[Your goal] Lay out every line of text in the data below as a Markdown table with two columns, No. and Text, numbering each line and skipping blank lines. Leave the pictures out.

(Text extracted from each page)
□ □ □ □ □ □ □

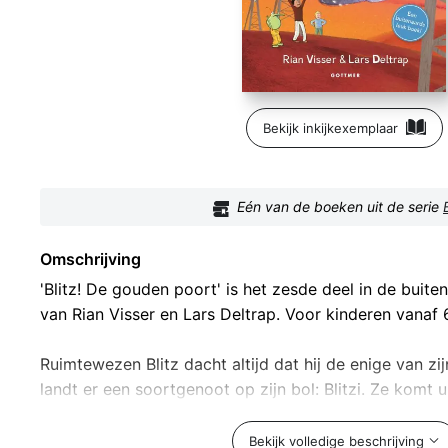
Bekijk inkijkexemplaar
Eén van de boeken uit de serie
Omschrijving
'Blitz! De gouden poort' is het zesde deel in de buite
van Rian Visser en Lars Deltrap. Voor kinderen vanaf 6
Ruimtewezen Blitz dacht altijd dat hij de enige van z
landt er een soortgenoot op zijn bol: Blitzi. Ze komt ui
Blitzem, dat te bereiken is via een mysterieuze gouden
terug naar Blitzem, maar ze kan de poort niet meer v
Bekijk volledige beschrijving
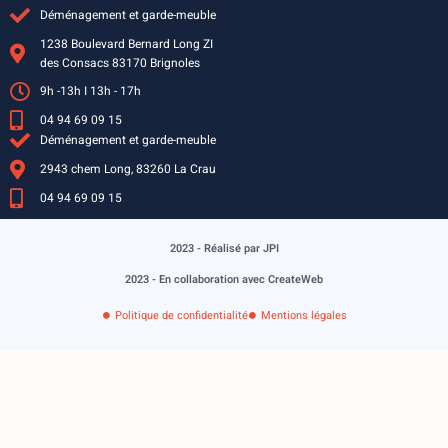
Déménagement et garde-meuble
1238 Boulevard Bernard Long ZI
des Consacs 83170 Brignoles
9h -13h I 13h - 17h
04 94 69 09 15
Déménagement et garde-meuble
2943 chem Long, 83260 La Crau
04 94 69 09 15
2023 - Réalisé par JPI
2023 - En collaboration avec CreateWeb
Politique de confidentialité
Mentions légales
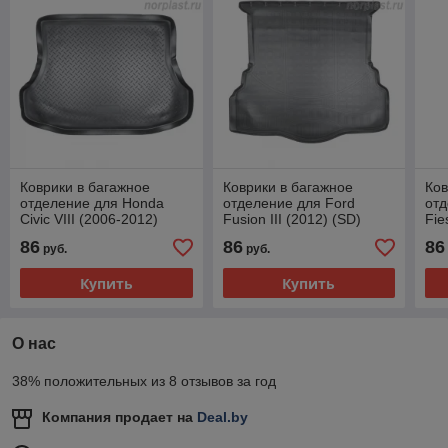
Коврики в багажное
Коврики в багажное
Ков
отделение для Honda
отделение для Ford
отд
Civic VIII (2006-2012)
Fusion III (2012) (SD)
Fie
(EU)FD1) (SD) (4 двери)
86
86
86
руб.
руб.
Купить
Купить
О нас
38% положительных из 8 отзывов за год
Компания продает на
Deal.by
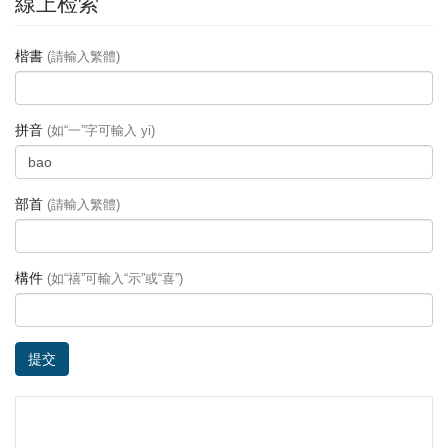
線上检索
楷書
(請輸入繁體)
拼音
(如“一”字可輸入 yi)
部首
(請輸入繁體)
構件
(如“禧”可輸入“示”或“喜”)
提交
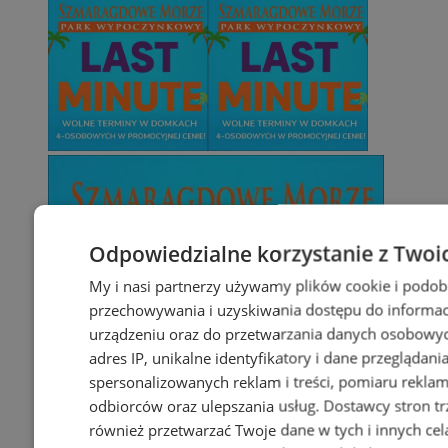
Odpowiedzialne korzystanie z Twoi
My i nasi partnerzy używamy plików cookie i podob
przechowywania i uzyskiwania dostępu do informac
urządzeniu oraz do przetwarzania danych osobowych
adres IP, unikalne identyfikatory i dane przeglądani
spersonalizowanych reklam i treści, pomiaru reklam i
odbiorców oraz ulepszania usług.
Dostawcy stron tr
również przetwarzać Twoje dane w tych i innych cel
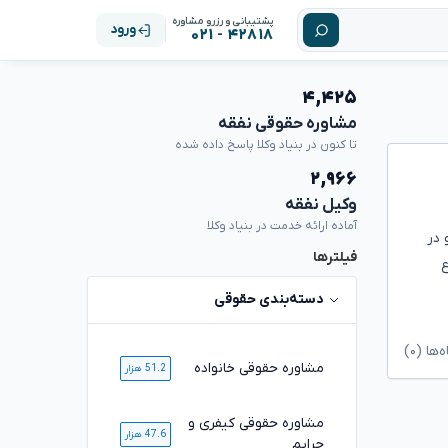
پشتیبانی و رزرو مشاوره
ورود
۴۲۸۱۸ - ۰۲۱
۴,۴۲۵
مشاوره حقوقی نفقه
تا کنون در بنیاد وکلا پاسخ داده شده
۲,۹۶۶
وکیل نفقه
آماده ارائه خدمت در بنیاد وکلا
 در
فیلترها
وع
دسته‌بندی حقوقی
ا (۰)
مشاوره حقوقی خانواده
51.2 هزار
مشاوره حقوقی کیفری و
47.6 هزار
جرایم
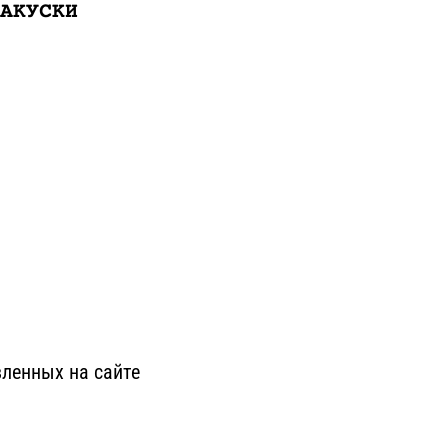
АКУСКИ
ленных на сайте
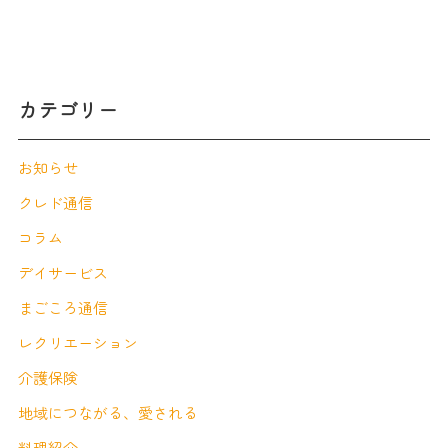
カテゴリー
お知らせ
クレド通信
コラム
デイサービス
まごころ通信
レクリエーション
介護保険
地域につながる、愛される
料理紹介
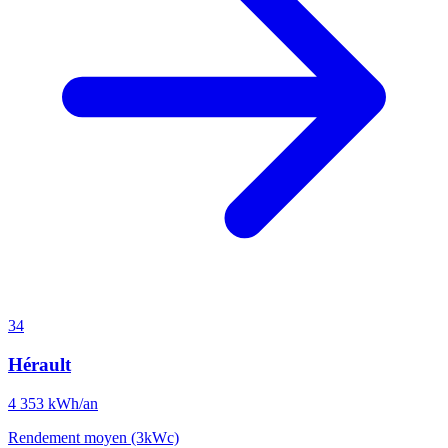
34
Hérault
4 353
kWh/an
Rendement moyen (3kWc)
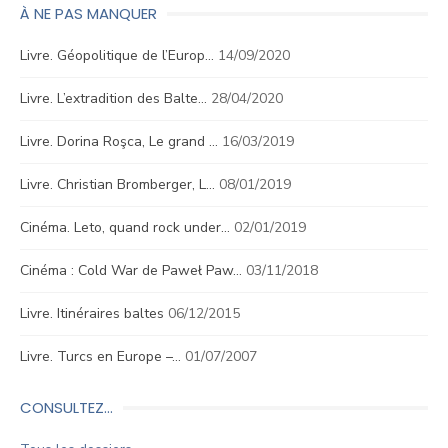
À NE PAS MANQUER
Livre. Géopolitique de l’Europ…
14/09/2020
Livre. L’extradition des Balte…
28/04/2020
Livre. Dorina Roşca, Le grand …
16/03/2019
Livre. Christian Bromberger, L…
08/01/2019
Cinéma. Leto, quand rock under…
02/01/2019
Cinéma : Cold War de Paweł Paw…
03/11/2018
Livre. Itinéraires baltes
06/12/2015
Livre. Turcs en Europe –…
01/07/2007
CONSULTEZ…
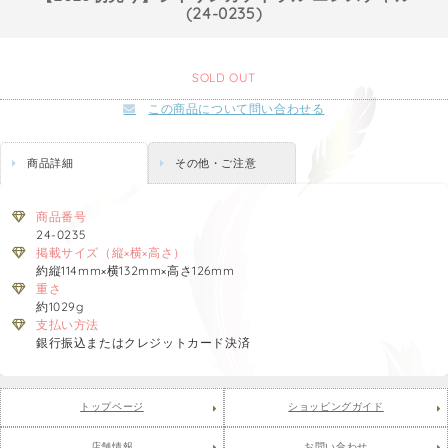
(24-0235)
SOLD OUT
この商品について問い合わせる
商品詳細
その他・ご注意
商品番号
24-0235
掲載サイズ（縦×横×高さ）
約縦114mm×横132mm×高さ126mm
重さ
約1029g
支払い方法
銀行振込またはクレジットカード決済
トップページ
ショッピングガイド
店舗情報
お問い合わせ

□ □ □ □ □ □ □

[Output for this task]
| No. | Text |
|---|---|
| 1 | Bekijk inkijkexemplaar |
| 2 | Eén van de boeken uit de serie |
| 3 | Omschrijving |
| 4 | 'Blitz! De gouden poort' is het zesde deel in de buite |
| 5 | van Rian Visser en Lars Deltrap. Voor kinderen vanaf 6 |
| 6 | Ruimtewezen Blitz dacht altijd dat hij de enige van z |
| 7 | landt er een soortgenoot op zijn bol: Blitzi. Ze komt ui |
| 8 | Blitzem, dat te bereiken is via een mysterieuze gouden |
| 9 | terug naar Blitzem, maar ze kan de poort niet meer v |
| 10 | Bekijk volledige beschrijving |
| 11 | Déménagement et garde-meuble |
| 12 | 1238 Boulevard Bernard Long ZI |
| 13 | des Consacs 83170 Brignoles |
| 14 | 9h -13h I 13h - 17h |
| 15 | 04 94 69 09 15 |
| 16 | Déménagement et garde-meuble |
| 17 | 2943 chem Long, 83260 La Crau |
| 18 | 04 94 69 09 15 |
| 19 | 2023 - Réalisé par JPI |
| 20 | 2023 - En collaboration avec CreateWeb |
| 21 | Politique de confidentialité |
| 22 | Mentions légales |
| 23 | Коврики в багажное |
| 24 | Коврики в багажное |
| 25 | Ков |
| 26 | отделение для Honda |
| 27 | отделение для Ford |
| 28 | отд |
| 29 | Civic VIII (2006-2012) |
| 30 | Fusion III (2012) (SD) |
| 31 | Fie |
| 32 | (EU)FD1) (SD) (4 двери) |
| 33 | 86 |
| 34 | 86 |
| 35 | 86 |
| 36 | руб. |
| 37 | руб. |
| 38 | Купить |
| 39 | Купить |
| 40 | О нас |
| 41 | 38% положительных из 8 отзывов за год |
| 42 | Компания продает на |
| 43 | Deal.by |
| 44 | 線上检索 |
| 45 | 楷書 |
| 46 | (請輸入繁體) |
| 47 | 拼音 |
| 48 | (如“一”字可輸入 yi) |
| 49 | 部首 |
| 50 | (請輸入繁體) |
| 51 | 構件 |
| 52 | (如“禧”可輸入“示”或“喜”) |
| 53 | 提交 |
| 54 | Odpowiedzialne korzystanie z Twoi |
| 55 | My i nasi partnerzy używamy plików cookie i podob |
| 56 | przechowywania i uzyskiwania dostępu do informac |
| 57 | urządzeniu oraz do przetwarzania danych osobowych |
| 58 | adres IP, unikalne identyfikatory i dane przeglądani |
| 59 | spersonalizowanych reklam i treści, pomiaru reklam i |
| 60 | odbiorców oraz ulepszania usług. |
| 61 | Dostawcy stron tr |
| 62 | również przetwarzać Twoje dane w tych i innych cel |
| 63 | پشتیبانی و رزرو مشاوره |
| 64 | ورود |
| 65 | ۴۲۸۱۸ - ۰۲۱ |
| 66 | ۴,۴۲۵ |
| 67 | مشاوره حقوقی نفقه |
| 68 | تا کنون در بنیاد وکلا پاسخ داده شده |
| 69 | ۲,۹۶۶ |
| 70 | وکیل نفقه |
| 71 | آماده ارائه خدمت در بنیاد وکلا |
| 72 |  در |
| 73 | فیلترها |
| 74 | وع |
| 75 | دسته‌بندی حقوقی |
| 76 | ا (۰) |
| 77 | مشاوره حقوقی خانواده |
| 78 | 51.2 هزار |
| 79 | مشاوره حقوقی کیفری و |
| 80 | 47.6 هزار |
| 81 | جرایم |
| 82 | АКУСКИ |
| 83 | ленных на сайте |
| 84 | カテゴリー |
| 85 | お知らせ |
| 86 | クレド通信 |
| 87 | コラム |
| 88 | デイサービス |
| 89 | まごころ通信 |
| 90 | レクリエーション |
| 91 | 介護保険 |
| 92 | 地域につながる、愛される |
| 93 | 料理紹介 |
| 94 | 34 |
| 95 | Hérault |
| 96 | 4 353 |
| 97 | kWh/an |
| 98 | Rendement moyen (3kWc) |
| 99 | À NE PAS MANQUER |
| 100 | Livre. Géopolitique de l’Europ… |
| 101 | 14/09/2020 |
| 102 | Livre. L’extradition des Balte… |
| 103 | 28/04/2020 |
| 104 | Livre. Dorina Roşca, Le grand … |
| 105 | 16/03/2019 |
| 106 | Livre. Christian Bromberger, L… |
| 107 | 08/01/2019 |
| 108 | Cinéma. Leto, quand rock under… |
| 109 | 02/01/2019 |
| 110 | Cinéma : Cold War de Paweł Paw… |
| 111 | 03/11/2018 |
| 112 | Livre. Itinéraires baltes |
| 113 | 06/12/2015 |
| 114 | Livre. Turcs en Europe –… |
| 115 | 01/07/2007 |
| 116 | CONSULTEZ… |
| 117 | (24-0235) |
| 118 | SOLD OUT |
| 119 | この商品について問い合わせる |
| 120 | 商品詳細 |
| 121 | その他・ご注意 |
| 122 | 商品番号 |
| 123 | 24-0235 |
| 124 | 掲載サイズ（縦×横×高さ） |
| 125 | 約縦114mm×横132mm×高さ126mm |
| 126 | 重さ |
| 127 | 約1029g |
| 128 | 支払い方法 |
| 129 | 銀行振込またはクレジットカード決済 |
| 130 | トップページ |
| 131 | ショッピングガイド |
| 132 | 店舗情報 |
| 133 | お問い合わせ |